§ **Supplied material**
#####
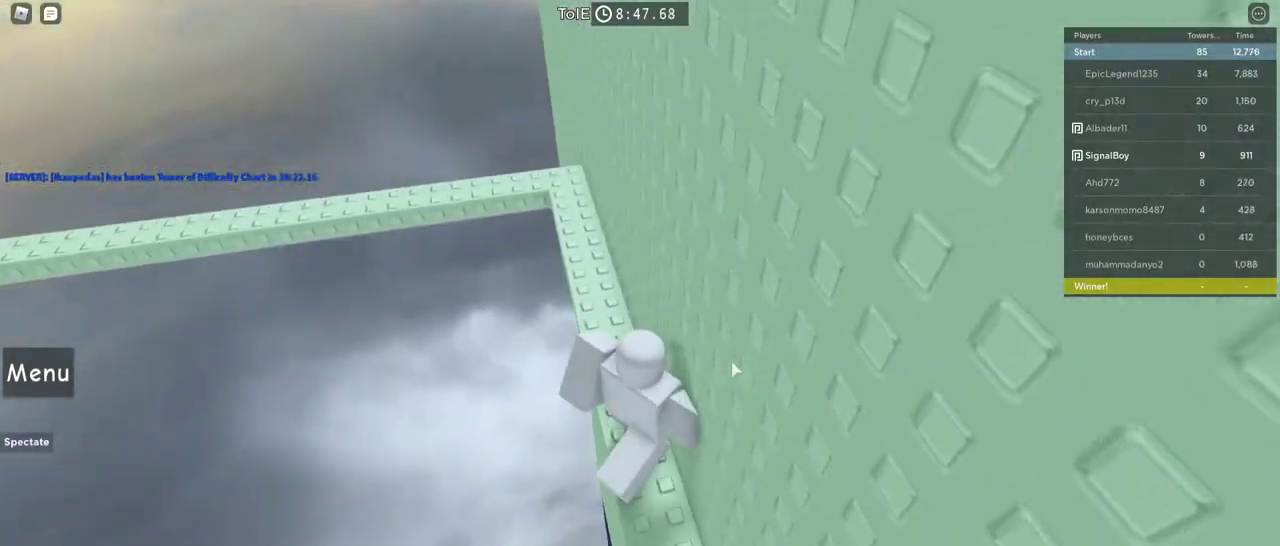
{"keys": ["w"], "mouse": ["right"], "events": []}
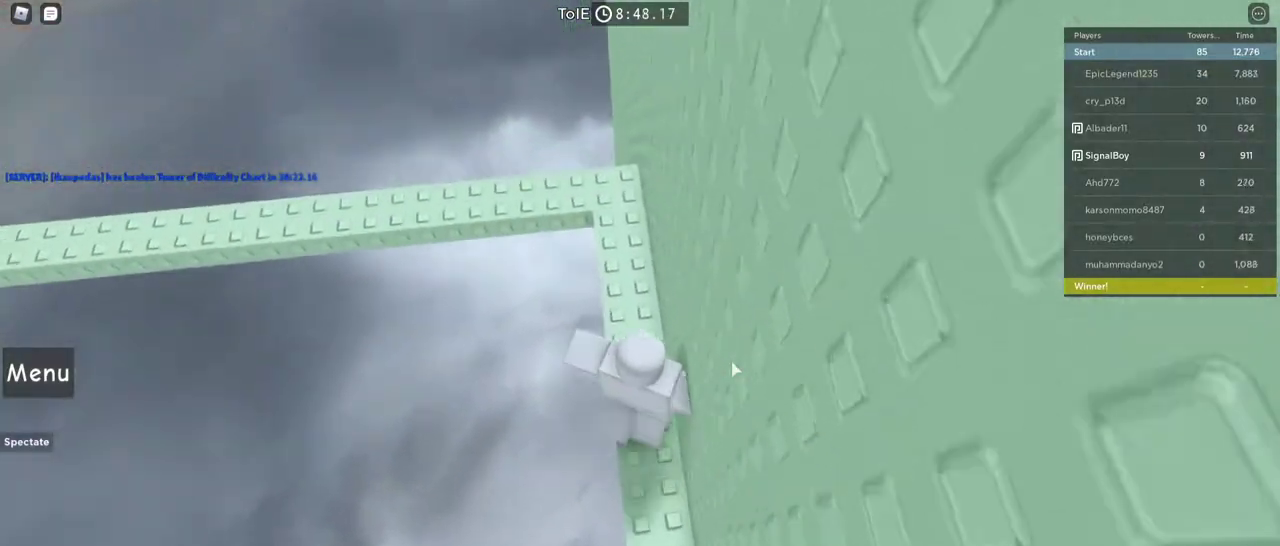
{"keys": ["space", "w"], "mouse": ["right"], "events": [[300, "space", "down"]]}
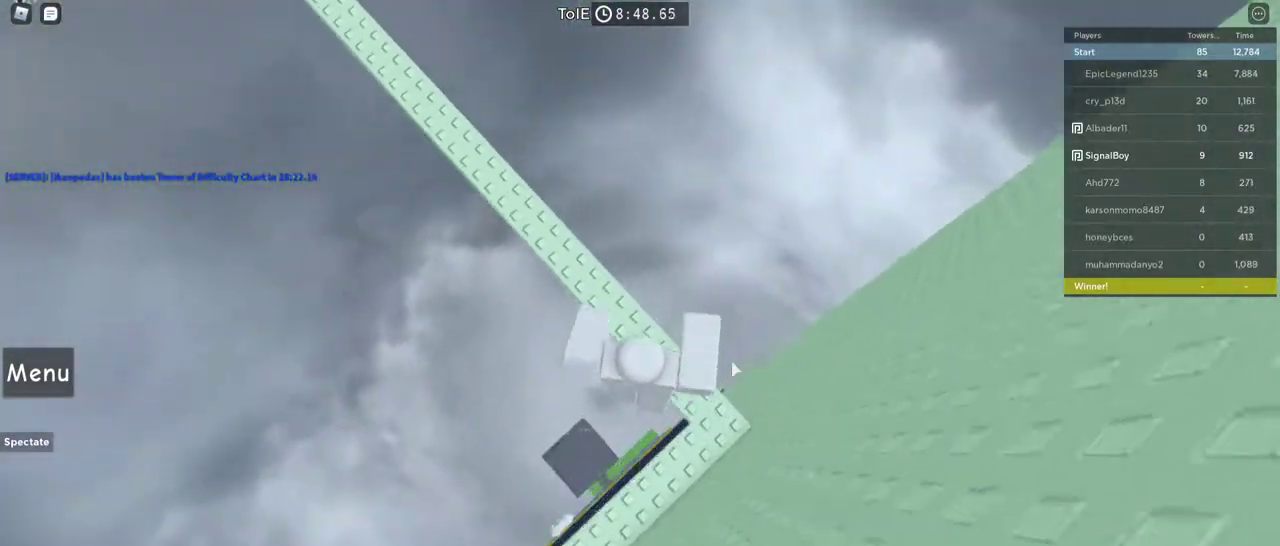
{"keys": ["w"], "mouse": ["right"], "events": [[83, "space", "up"]]}
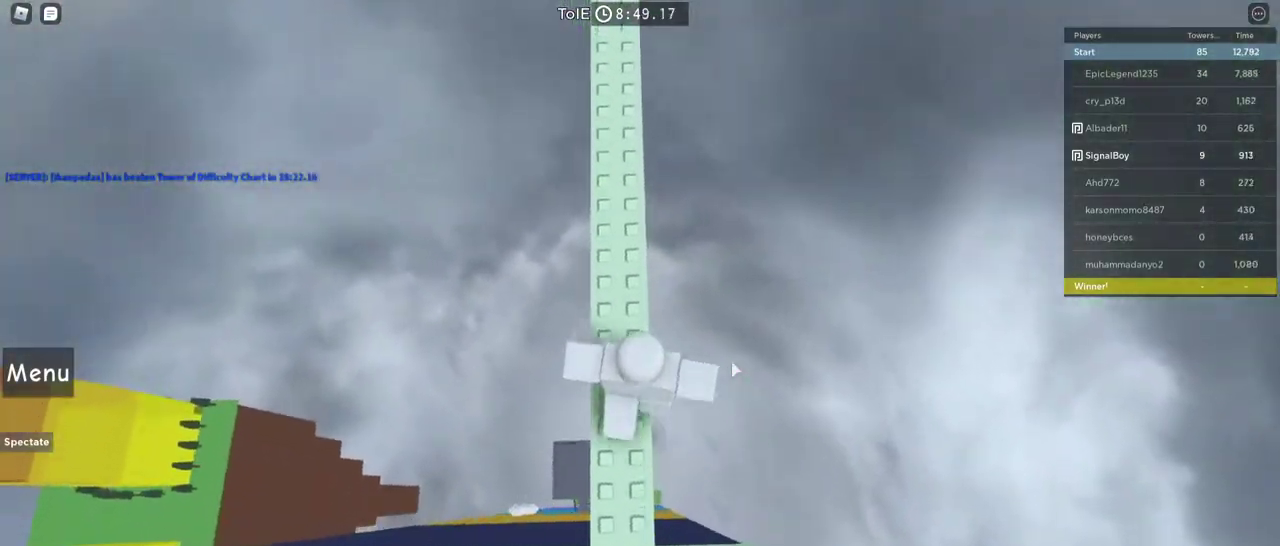
{"keys": ["w"], "mouse": ["right"], "events": []}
#####
§ **What to produce**
Please output all of the data exactly as given, omitting any images it holds.

§ **Written answer**
{"keys": ["w"], "mouse": ["right"], "events": []}
{"keys": ["space", "w"], "mouse": ["right"], "events": [[300, "space", "down"]]}
{"keys": ["w"], "mouse": ["right"], "events": [[83, "space", "up"]]}
{"keys": ["w"], "mouse": ["right"], "events": []}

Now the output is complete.